[Records to process]

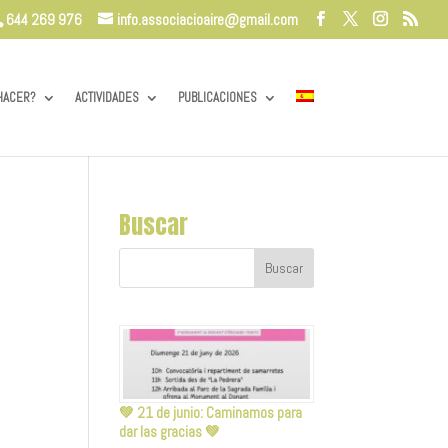
644 269 976
info.associacioaire@gmail.com
HACER?
ACTIVIDADES
PUBLICACIONES
Buscar
💚 21 de junio: Caminamos para
dar las gracias 💚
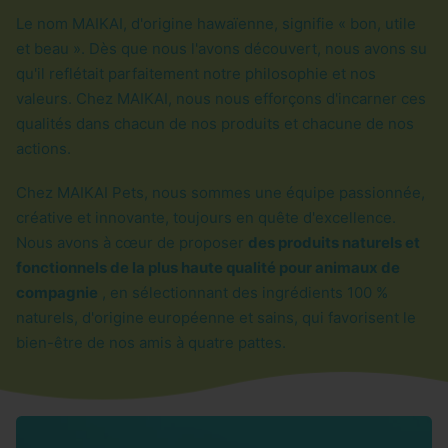
Le nom MAIKAI, d'origine hawaïenne, signifie « bon, utile
et beau ». Dès que nous l'avons découvert, nous avons su
qu'il reflétait parfaitement notre philosophie et nos
valeurs. Chez MAIKAI, nous nous efforçons d'incarner ces
qualités dans chacun de nos produits et chacune de nos
actions.
Chez MAIKAI Pets, nous sommes une équipe passionnée,
créative et innovante, toujours en quête d'excellence.
Nous avons à cœur de proposer
des produits naturels et
fonctionnels de la plus haute qualité pour animaux de
compagnie
, en sélectionnant des ingrédients 100 %
naturels, d'origine européenne et sains, qui favorisent le
bien-être de nos amis à quatre pattes.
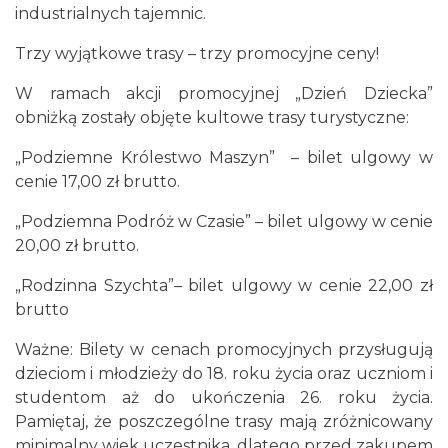
industrialnych tajemnic.
Trzy wyjątkowe trasy – trzy promocyjne ceny!
W ramach akcji promocyjnej „Dzień Dziecka”
obniżką zostały objęte kultowe trasy turystyczne:
„Podziemne Królestwo Maszyn” – bilet ulgowy w
cenie 17,00 zł brutto.
Śląsko Wilijo
Chorzów
„Podziemna Podróż w Czasie” – bilet ulgowy w cenie
12.77 km
2026-12-13
20,00 zł brutto.
„Rodzinna Szychta”– bilet ulgowy w cenie 22,00 zł
brutto
Ważne: Bilety w cenach promocyjnych przysługują
dzieciom i młodzieży do 18. roku życia oraz uczniom i
studentom aż do ukończenia 26. roku życia.
Silesia Memoriał Kamili Skolimowskiej
Pamiętaj, że poszczególne trasy mają zróżnicowany
Chorzów
minimalny wiek uczestnika, dlatego przed zakupem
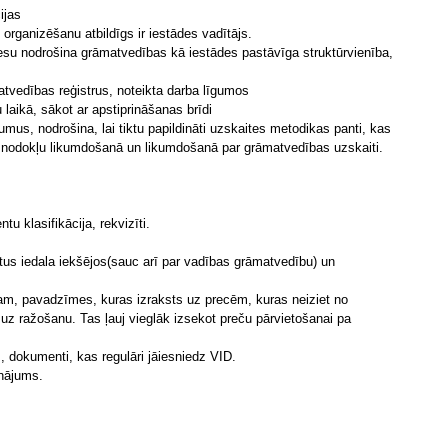
ijas
rganizēšanu atbildīgs ir iestādes vadītājs.
u nodrošina grāmatvedības kā iestādes pastāvīga struktūrvienība,
atvedības reģistrus, noteikta darba līgumos
aikā, sākot ar apstiprināšanas brīdi
us, nodrošina, lai tiktu papildināti uzskaites metodikas panti, kas
as nodokļu likumdošanā un likumdošanā par grāmatvedības uzskaiti.
klasifikācija, rekvizīti.
 iedala iekšējos(sauc arī par vadības grāmatvedību) un
am, pavadzīmes, kuras izraksts uz precēm, kuras neiziet no
z ražošanu. Tas ļauj vieglāk izsekot preču pārvietošanai pa
 dokumenti, kas regulāri jāiesniedz VID.
nājums.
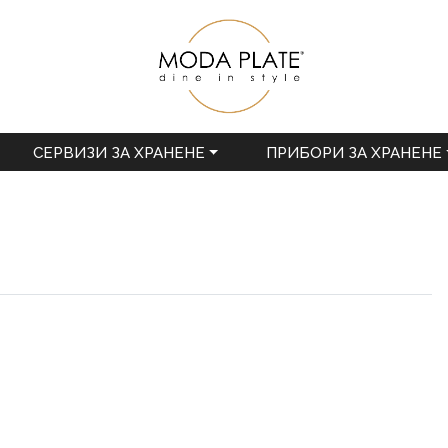
СЕРВИЗИ ЗА ХРАНЕНЕ
ПРИБОРИ ЗА ХРАНЕНЕ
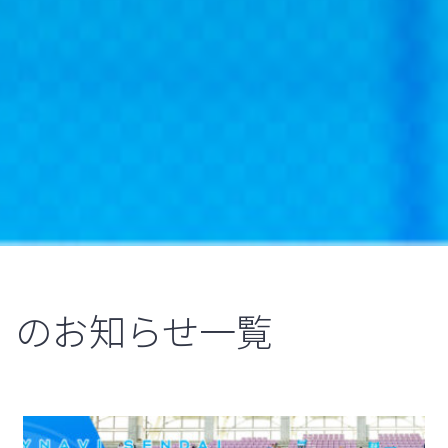
のお知らせ一覧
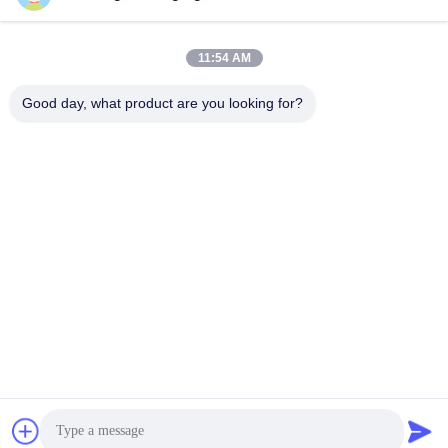
แท็ก:
ปั๊มขวดเครื่องสําอาง
11:54 AM
กล่องเครื่องสําอาง
ปั๊มสเปรย์พลาสติก
Good day, what product are you looking for?
สินค้าที่เกี่ยวข้อง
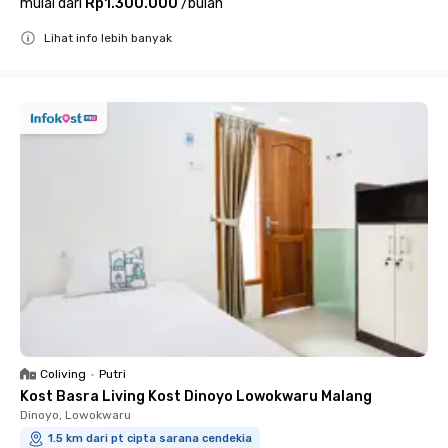
mulai dari
Rp1.300.000
/
bulan
Lihat info lebih banyak
Close
Coliving
•
Putri
Kost Basra Living Kost Dinoyo Lowokwaru Malang
Dinoyo, Lowokwaru
1.5 km dari pt cipta sarana cendekia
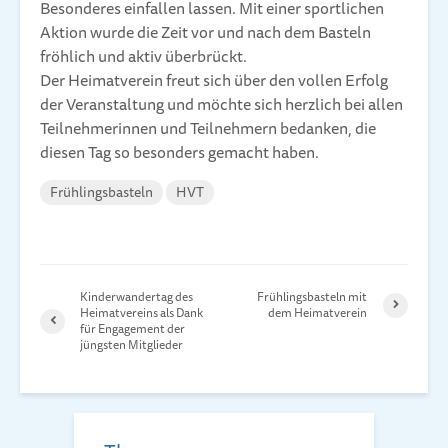
Besonderes einfallen lassen. Mit einer sportlichen
Aktion wurde die Zeit vor und nach dem Basteln
fröhlich und aktiv überbrückt.
Der Heimatverein freut sich über den vollen Erfolg
der Veranstaltung und möchte sich herzlich bei allen
Teilnehmerinnen und Teilnehmern bedanken, die
diesen Tag so besonders gemacht haben.
Frühlingsbasteln
HVT
Kinderwandertag des
Frühlingsbasteln mit
Heimatvereins als Dank
dem Heimatverein
für Engagement der
jüngsten Mitglieder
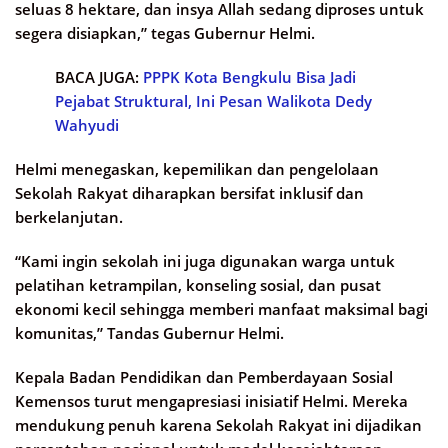
seluas 8 hektare, dan insya Allah sedang diproses untuk
segera disiapkan,” tegas Gubernur Helmi.
BACA JUGA:
PPPK Kota Bengkulu Bisa Jadi
Pejabat Struktural, Ini Pesan Walikota Dedy
Wahyudi
Helmi menegaskan, kepemilikan dan pengelolaan
Sekolah Rakyat diharapkan bersifat inklusif dan
berkelanjutan.
“Kami ingin sekolah ini juga digunakan warga untuk
pelatihan ketrampilan, konseling sosial, dan pusat
ekonomi kecil sehingga memberi manfaat maksimal bagi
komunitas,” Tandas Gubernur Helmi.
Kepala Badan Pendidikan dan Pemberdayaan Sosial
Kemensos turut mengapresiasi inisiatif Helmi. Mereka
mendukung penuh karena Sekolah Rakyat ini dijadikan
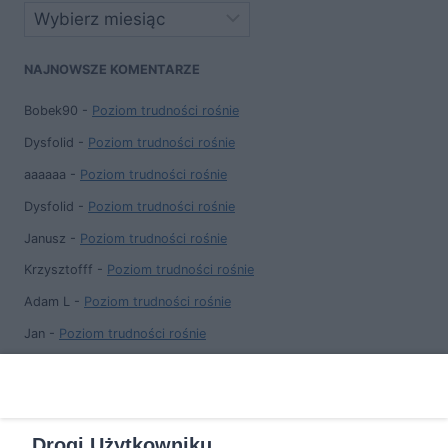
Archiwa
NAJNOWSZE KOMENTARZE
Bobek90
-
Poziom trudności rośnie
Dysfolid
-
Poziom trudności rośnie
aaaaaa
-
Poziom trudności rośnie
Dysfolid
-
Poziom trudności rośnie
Janusz
-
Poziom trudności rośnie
Krzysztofff
-
Poziom trudności rośnie
Adam L
-
Poziom trudności rośnie
Jan
-
Poziom trudności rośnie
Wojtek
-
Poziom trudności rośnie
Adam
-
Poziom trudności rośnie
Drogi Użytkowniku,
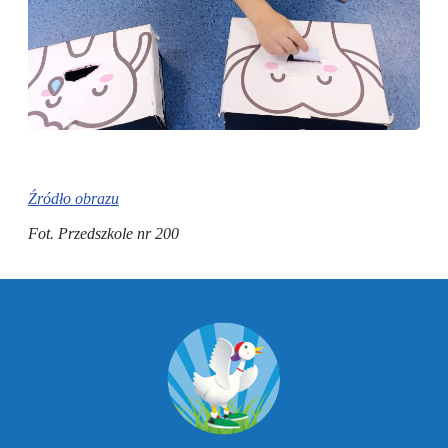
Źródło obrazu
Fot. Przedszkole nr 200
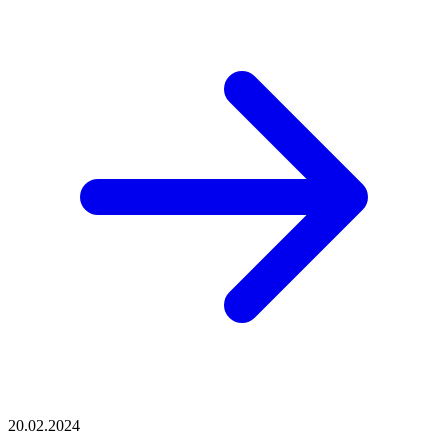
20.02.2024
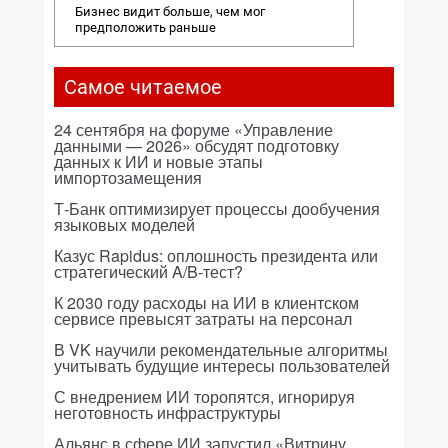
Бизнес видит больше, чем мог
предположить раньше
Самое читаемое
24 сентября на форуме «Управление
данными — 2026» обсудят подготовку
данных к ИИ и новые этапы
импортозамещения
Т-Банк оптимизирует процессы дообучения
языковых моделей
Казус Rapidus: оплошность президента или
стратегический A/B-тест?
К 2030 году расходы на ИИ в клиентском
сервисе превысят затраты на персонал
В VK научили рекомендательные алгоритмы
учитывать будущие интересы пользователей
С внедрением ИИ торопятся, игнорируя
неготовность инфраструктуры
Альянс в сфере ИИ запустил «Витрину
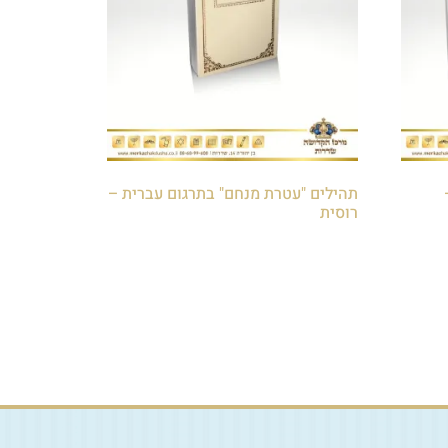
תהילים "עטרת מנחם" בתרגום עברית –
רוסית
₪
50.00
הוספה לסל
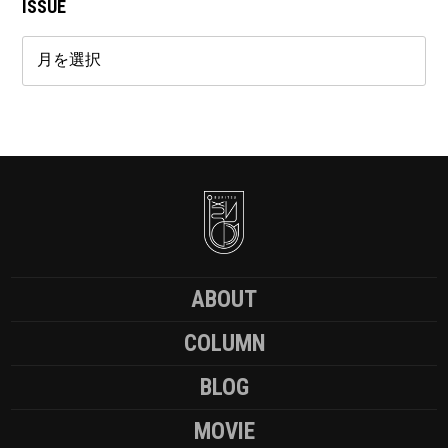
ISSUE
ABOUT
COLUMN
BLOG
MOVIE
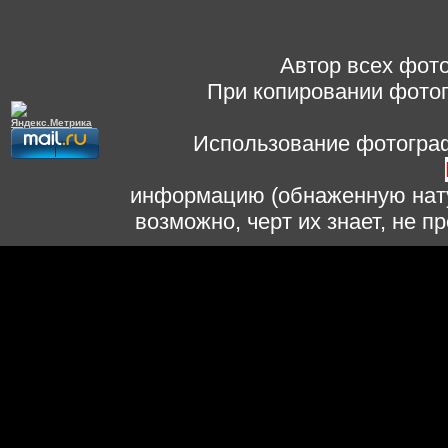
Автор всех фото
При копировании фотог
Использование фотограф
информацию (обнаженную нату
возможно, черт их знает, не 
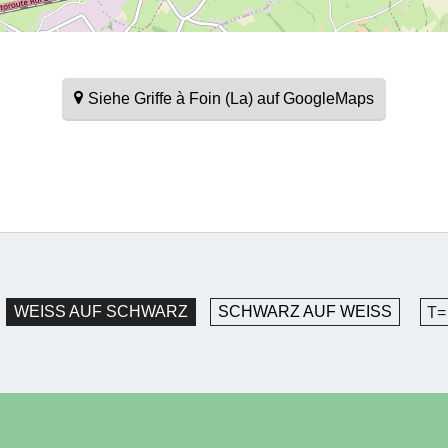
Siehe Griffe à Foin (La) auf GoogleMaps
WEISS AUF SCHWARZ
SCHWARZ AUF WEISS
T=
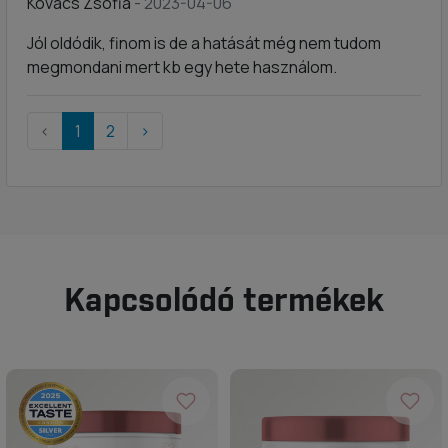
Kovács Zsófia
- 2023-04-06
Jól oldódik, finom is de a hatását még nem tudom
megmondani mert kb egy hete használom.
‹
1
2
›
Kapcsolódó termékek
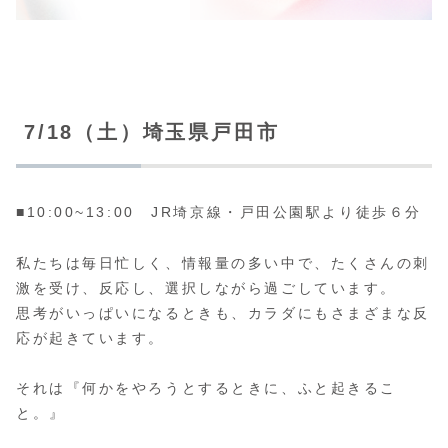
7/18（土）埼玉県戸田市
■10:00~13:00 JR埼京線・戸田公園駅より徒歩６分
私たちは毎日忙しく、情報量の多い中で、たくさんの刺
激を受け、反応し、選択しながら過ごしています。
思考がいっぱいになるときも、カラダにもさまざまな反
応が起きています。
それは『何かをやろうとするときに、ふと起きるこ
と。』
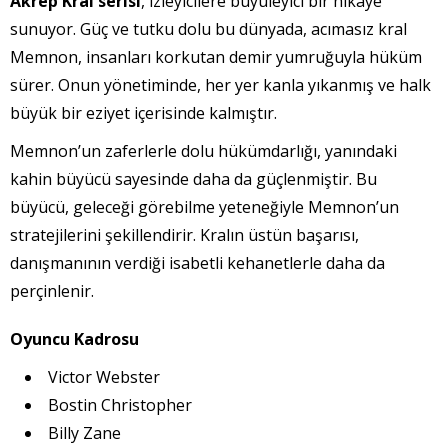
Akrep Kral serisi
, izleyicilere büyüleyici bir hikâye
sunuyor. Güç ve tutku dolu bu dünyada, acımasız kral
Memnon, insanları korkutan demir yumruğuyla hüküm
sürer. Onun yönetiminde, her yer kanla yıkanmış ve halk
büyük bir eziyet içerisinde kalmıştır.
Memnon’un zaferlerle dolu hükümdarlığı, yanındaki
kahin büyücü sayesinde daha da güçlenmiştir. Bu
büyücü, geleceği görebilme yeteneğiyle Memnon’un
stratejilerini şekillendirir. Kralın üstün başarısı,
danışmanının verdiği isabetli kehanetlerle daha da
perçinlenir.
Oyuncu Kadrosu
Victor Webster
Bostin Christopher
Billy Zane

[/Records to process]

*Problem to work on*
Report every line in the items that contains the word "Lowokwaru", copying each such line in full.

*Result for this task*
Kost Basra Living Kost Dinoyo Lowokwaru Malang
Dinoyo, Lowokwaru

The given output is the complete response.